Journalists have been barred from attending the court hearings and Suu Kyi's lawyers have been banned from speaking to the media.

The United States slammed the latest sentencing as an "affront to justice and the rule of law".

"We call on the regime to immediately release Aung San Suu Kyi and all those unjustly detained, including other democratically elected officials," a State Department spokesperson said.

The coup sparked widespread protests and unrest, and renewed fighting with established ethnic rebel groups.

Dozens of "People's Defence Forces" have also sprung up to fight the junta and have surprised the military with their effectiveness, analysts say.

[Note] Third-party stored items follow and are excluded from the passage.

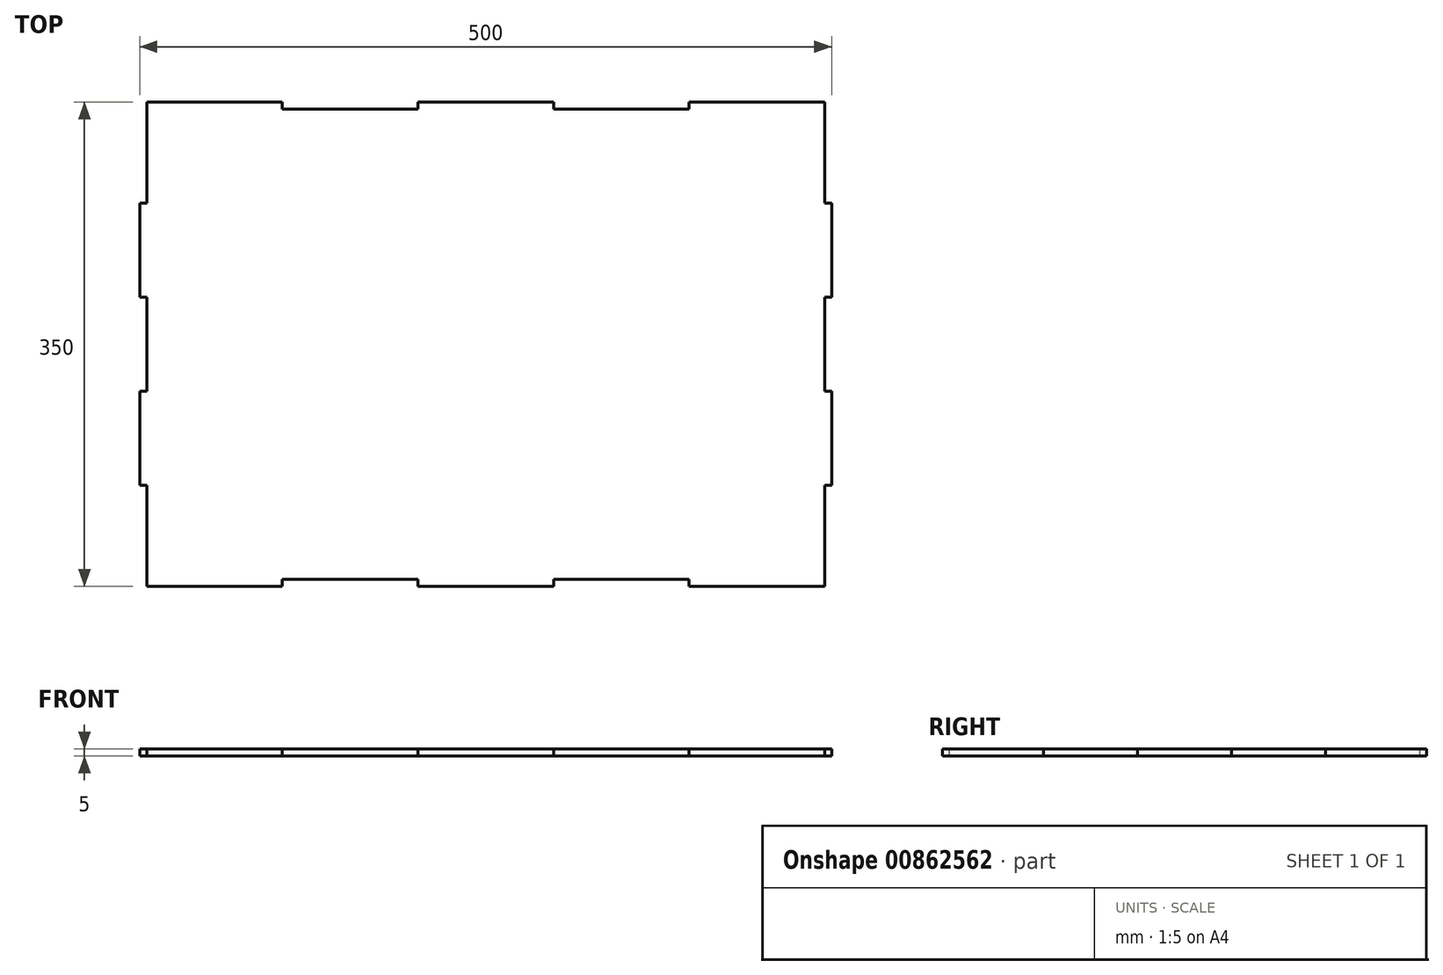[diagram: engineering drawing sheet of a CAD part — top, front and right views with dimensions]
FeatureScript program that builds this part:
annotation { "Feature Type Name" : "Feature", "Feature Type Description" : "" }
export const myFeature = defineFeature(function(context is Context, id is Id, definition is map)
    precondition{}
    {
        {
            var Q0;
            Q0=qCreatedBy(makeId("Top.planeOp"),FACE);
            var sketch = newSketch(context, id + "F0", { "sketchPlane" : qUnion([Q0])});
            skLineSegment(sketch, "E0.bottom", {"start": v(245, -170) * mm, "end": v(-245, -170) * mm});
            skLineSegment(sketch, "E0.top", {"start": v(245, 170) * mm, "end": v(-245, 170) * mm});
            skLineSegment(sketch, "E0.left", {"start": v(245, -170) * mm, "end": v(245, 170) * mm});
            skLineSegment(sketch, "E0.right", {"start": v(-245, -170) * mm, "end": v(-245, 170) * mm});
            skPoint(sketch, "E0.middle", {"position": v(0, 0) * mm});
            skLineSegment(sketch, "E1", {"start": v(-245, -170) * mm, "end": v(-245, -175) * mm});
            skLineSegment(sketch, "E2", {"start": v(-245, -175) * mm, "end": v(-147, -175) * mm});
            skLineSegment(sketch, "E3", {"start": v(-147, -175) * mm, "end": v(-147, -170) * mm});
            skLineSegment(sketch, "E4", {"start": v(-552.17, 0) * mm, "end": v(393.12, 0) * mm});
            skLineSegment(sketch, "E5", {"start": v(0, -308.05) * mm, "end": v(0, 300.63) * mm});
            skLineSegment(sketch, "E6.MirrorCS", {"start": v(-245, 170) * mm, "end": v(-245, 175) * mm});
            skLineSegment(sketch, "E7.MirrorCS", {"start": v(-245, 175) * mm, "end": v(-147, 175) * mm});
            skLineSegment(sketch, "E8.MirrorCS", {"start": v(-147, 175) * mm, "end": v(-147, 170) * mm});
            skLineSegment(sketch, "E9.1.0.0", {"start": v(-49, 170) * mm, "end": v(-49, 175) * mm});
            skLineSegment(sketch, "E9.1.0.1", {"start": v(-49, 175) * mm, "end": v(49, 175) * mm});
            skLineSegment(sketch, "E9.1.0.2", {"start": v(49, 175) * mm, "end": v(49, 170) * mm});
            skLineSegment(sketch, "E9.1.0.3", {"start": v(-49, -170) * mm, "end": v(-49, -175) * mm});
            skLineSegment(sketch, "E9.1.0.4", {"start": v(-49, -175) * mm, "end": v(49, -175) * mm});
            skLineSegment(sketch, "E9.1.0.5", {"start": v(49, -175) * mm, "end": v(49, -170) * mm});
            skLineSegment(sketch, "E9.2.0.0", {"start": v(147, 170) * mm, "end": v(147, 175) * mm});
            skLineSegment(sketch, "E9.2.0.1", {"start": v(147, 175) * mm, "end": v(245, 175) * mm});
            skLineSegment(sketch, "E9.2.0.2", {"start": v(245, 175) * mm, "end": v(245, 170) * mm});
            skLineSegment(sketch, "E9.2.0.3", {"start": v(147, -170) * mm, "end": v(147, -175) * mm});
            skLineSegment(sketch, "E9.2.0.4", {"start": v(147, -175) * mm, "end": v(245, -175) * mm});
            skLineSegment(sketch, "E9.2.0.5", {"start": v(245, -175) * mm, "end": v(245, -170) * mm});
            skLineSegment(sketch, "E9.direction1", {"start": v(-245, 170) * mm, "end": v(-49, 170) * mm, "construction": true});
            skLineSegment(sketch, "E10", {"start": v(245, 102) * mm, "end": v(250, 102) * mm});
            skLineSegment(sketch, "E11", {"start": v(250, 102) * mm, "end": v(250, 34) * mm});
            skLineSegment(sketch, "E12", {"start": v(250, 34) * mm, "end": v(245, 34) * mm});
            skLineSegment(sketch, "E13.MirrorCS", {"start": v(-245, 102) * mm, "end": v(-250, 102) * mm});
            skLineSegment(sketch, "E14.MirrorCS", {"start": v(-250, 102) * mm, "end": v(-250, 34) * mm});
            skLineSegment(sketch, "E15.MirrorCS", {"start": v(-250, 34) * mm, "end": v(-245, 34) * mm});
            skLineSegment(sketch, "E16.MirrorCS", {"start": v(-245, -102) * mm, "end": v(-250, -102) * mm});
            skLineSegment(sketch, "E17.MirrorCS", {"start": v(-250, -102) * mm, "end": v(-250, -34) * mm});
            skLineSegment(sketch, "E18.MirrorCS", {"start": v(-250, -34) * mm, "end": v(-245, -34) * mm});
            skLineSegment(sketch, "E19.MirrorCS", {"start": v(245, -102) * mm, "end": v(250, -102) * mm});
            skLineSegment(sketch, "E20.MirrorCS", {"start": v(250, -102) * mm, "end": v(250, -34) * mm});
            skLineSegment(sketch, "E21.MirrorCS", {"start": v(250, -34) * mm, "end": v(245, -34) * mm});
            skSolve(sketch);
        }
        {
            var Q0;
            Q0=qSketchRegion(id+"F0",true);
            extrude(context, id + "F1", {"entities" : qUnion([Q0]), "depth" : 5 * mm, "offsetDistance" : 25 * mm});
        }
    });
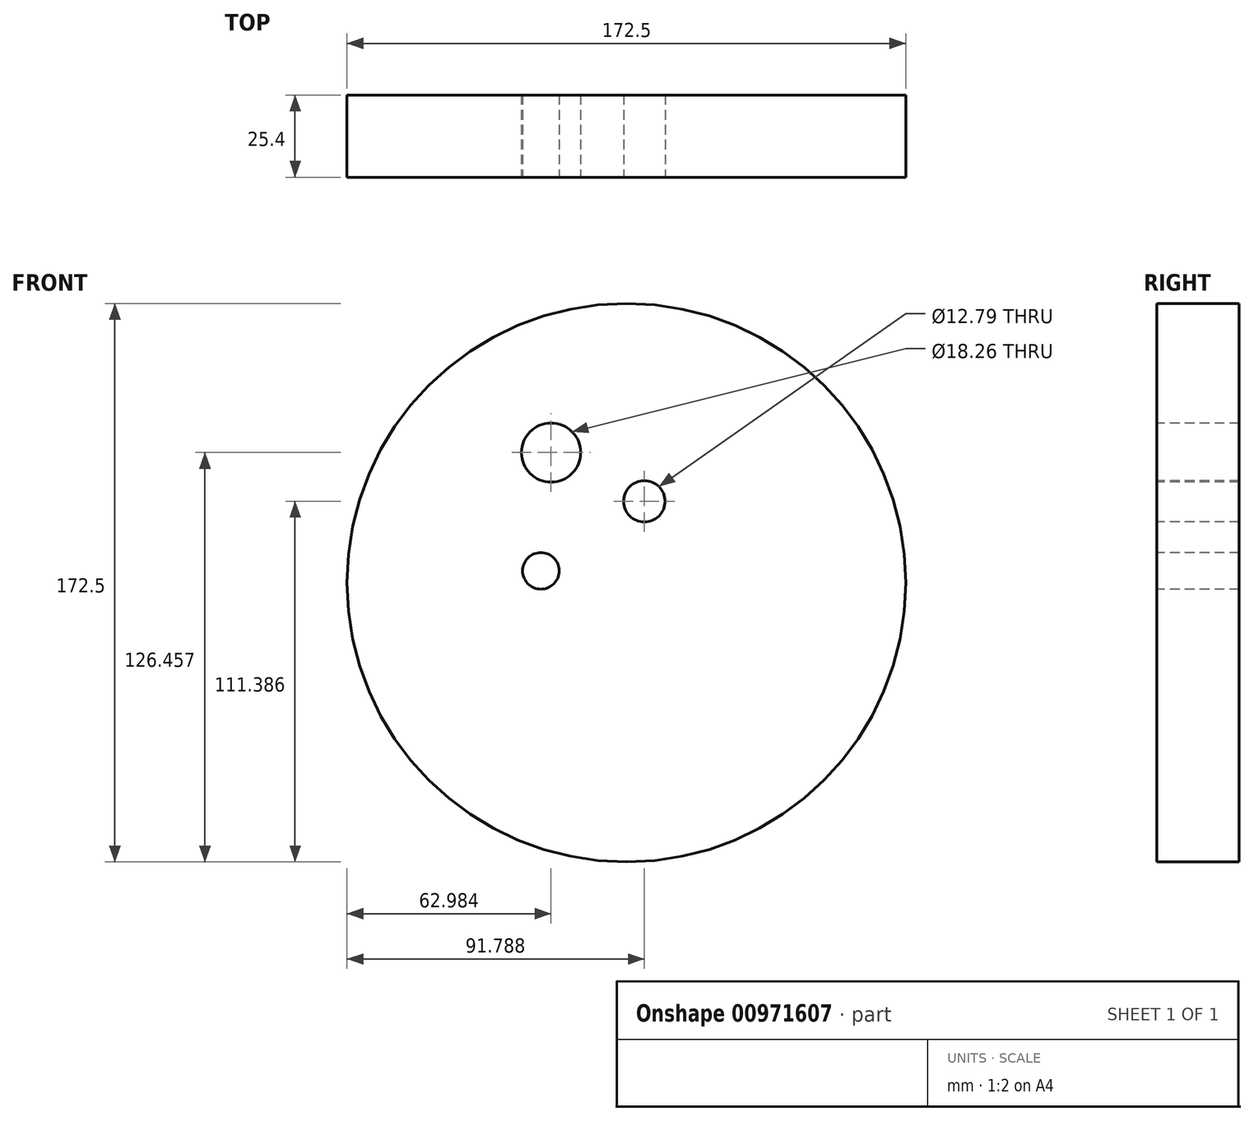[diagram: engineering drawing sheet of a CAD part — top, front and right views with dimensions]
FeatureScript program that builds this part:
annotation { "Feature Type Name" : "Feature", "Feature Type Description" : "" }
export const myFeature = defineFeature(function(context is Context, id is Id, definition is map)
    precondition{}
    {
        {
            var Q0;
            Q0=qCreatedBy(makeId("Front.planeOp"),FACE);
            var sketch = newSketch(context, id + "F0", { "sketchPlane" : qUnion([Q0])});
            skCircle(sketch, "E0", {"center": v(0, 0) * mm, "radius": 86.25 * mm});
            skSolve(sketch);
        }
        {
            var Q0;
            Q0=makeQuery(id+"F0.imprint","IMPRINT",FACE,{"disambiguationData":[TD([[makeQuery(id+"F0.imprint","IMPRINT",EDGE,{"derivedFrom":sQuery(id+"F0.wireOp",EDGE,"E0")}),1.0]])]});
            extrude(context, id + "F1", {"entities" : qUnion([Q0]), "depth" : 25.4 * mm, "offsetDistance" : 25.4 * mm});
        }
        {
            var Q0;
            Q0=makeQuery(id+"F1.opExtrude","CAP_FACE",FACE,{"disambiguationData":[OSD([sQuery(id+"F0.wireOp",EDGE,"E0")])],"isStart":false});
            var sketch = newSketch(context, id + "F2", { "sketchPlane" : qUnion([Q0])});
            skCircle(sketch, "E1", {"center": v(-26.4, 3.65) * mm, "radius": 5.64 * mm});
            skCircle(sketch, "E2", {"center": v(-23.27, 40.2) * mm, "radius": 9.13 * mm});
            skCircle(sketch, "E3", {"center": v(5.54, 25.14) * mm, "radius": 6.4 * mm});
            skSolve(sketch);
        }
        {
            var Q0;
            Q0 = qSketchRegion(id + "F2", true);
            extrude(context, id + "F3", {"entities" : qUnion([Q0]), "operationType" : NewBodyOperationType.REMOVE, "endBound" : BoundingType.THROUGH_ALL, "oppositeDirection" : true, "depth" : 25.4 * mm, "offsetDistance" : 25.4 * mm});
        }
    });
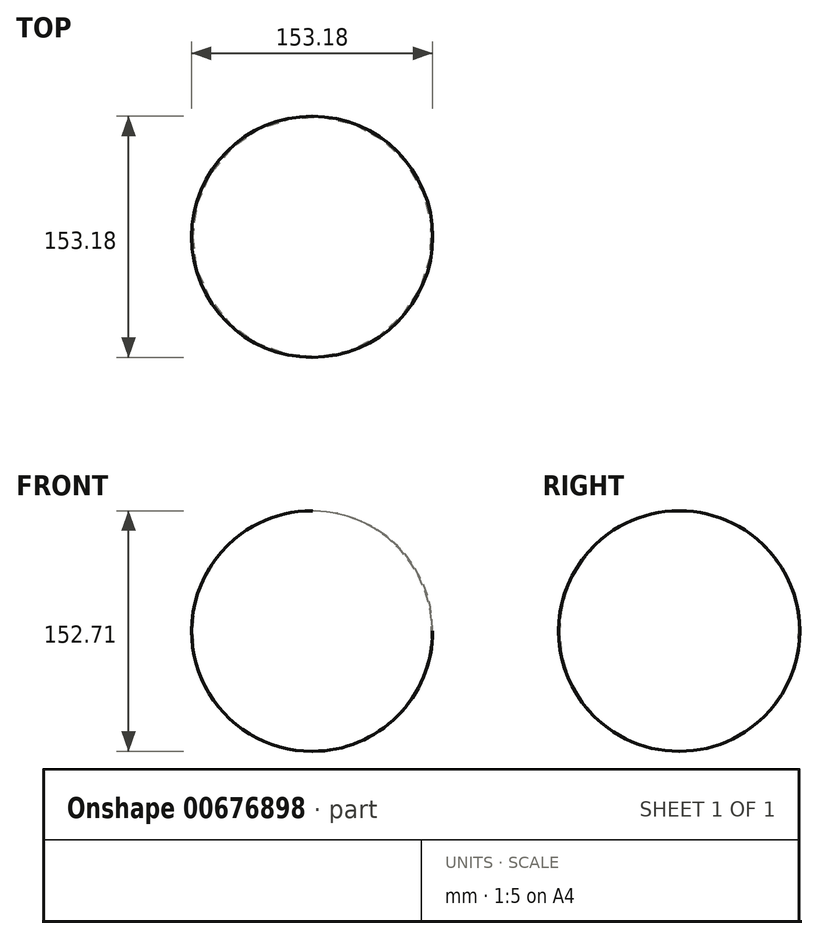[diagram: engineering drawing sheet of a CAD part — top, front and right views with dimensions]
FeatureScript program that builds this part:
annotation { "Feature Type Name" : "Feature", "Feature Type Description" : "" }
export const myFeature = defineFeature(function(context is Context, id is Id, definition is map)
    precondition{}
    {
        {
            var Q0;
            Q0=qCreatedBy(makeId("Front.planeOp"),FACE);
            var sketch = newSketch(context, id + "F0", { "sketchPlane" : qUnion([Q0])});
            skLineSegment(sketch, "E0", {"start": v(0, 75.7) * mm, "end": v(0, -77) * mm});
            skArc(sketch, "E1", {"start": v(0, -77) * mm, "mid": v(76.12, -0.65) * mm, "end": v(0, 75.7) * mm});
            skSolve(sketch);
        }
        {
            var Q0;
            Q0=makeQuery(id+"F0.imprint","IMPRINT",FACE,{"disambiguationData":[TD([[makeQuery(id+"F0.imprint","IMPRINT",EDGE,{"derivedFrom":sQuery(id+"F0.wireOp",EDGE,"E0")}),1.0]])]});
            var Q1;
            Q1=sQuery(id+"F0.wireOp",EDGE,"E0");
            revolve(context, id + "F1", {"entities" : qUnion([Q0]), "axis" : qUnion([Q1]), "revolveType" : RevolveType.FULL});
        }
        {
            var Q0;
            Q0=qCreatedBy(makeId("Top.planeOp"),FACE);
            cPlane(context, id + "F2", {"entities" : qUnion([Q0]), "cplaneType" : CPlaneType.OFFSET, "offset" : 25.4 * mm, "width" : 152.4 * mm, "height" : 152.4 * mm});
        }
    });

According to a local monitoring group, the crackdown has left more than 2,000 civilians dead and seen some 17,000 arrested.

'Erase the past'

Suu Kyi has been the face of Myanmar's democratic hopes for more than 30 years, but her earlier 11-year sentence already meant she was likely to miss elections the junta says it plans to hold by next year.

"Immune from domestic and international outrage, the punishment trials against Suu Kyi and her supporters are designed to erase the democratic past," independent Myanmar analyst David Mathieson told AFP.

"Their intent is clear to everyone it seems, everyone but the international community."

In June, Suu Kyi was transferred from house arrest to a prison in the capital Naypyidaw, where her trial continues in a courthouse inside the prison compound.

She remains confined to the jail, with her link to the outside world limited to brief pre-trial meetings with lawyers.

Many of her political allies have also been arrested since the coup, with one chief minister sentenced to 75 years in jail.

Last month, the junta stoked renewed international condemnation when it executed Phyo Zeya Thaw, a former lawmaker from her National League for Democracy (NLD) party, for offences under anti-terrorism laws.

Suu Kyi learned of the execution at a pre-trial hearing, a source with knowledge of the matter said, but has yet to speak on the matter.

The junta says it seized power following massive fraud during 2020 elections in which the NLD trounced a military-backed party and which international observers said were largely free and fair.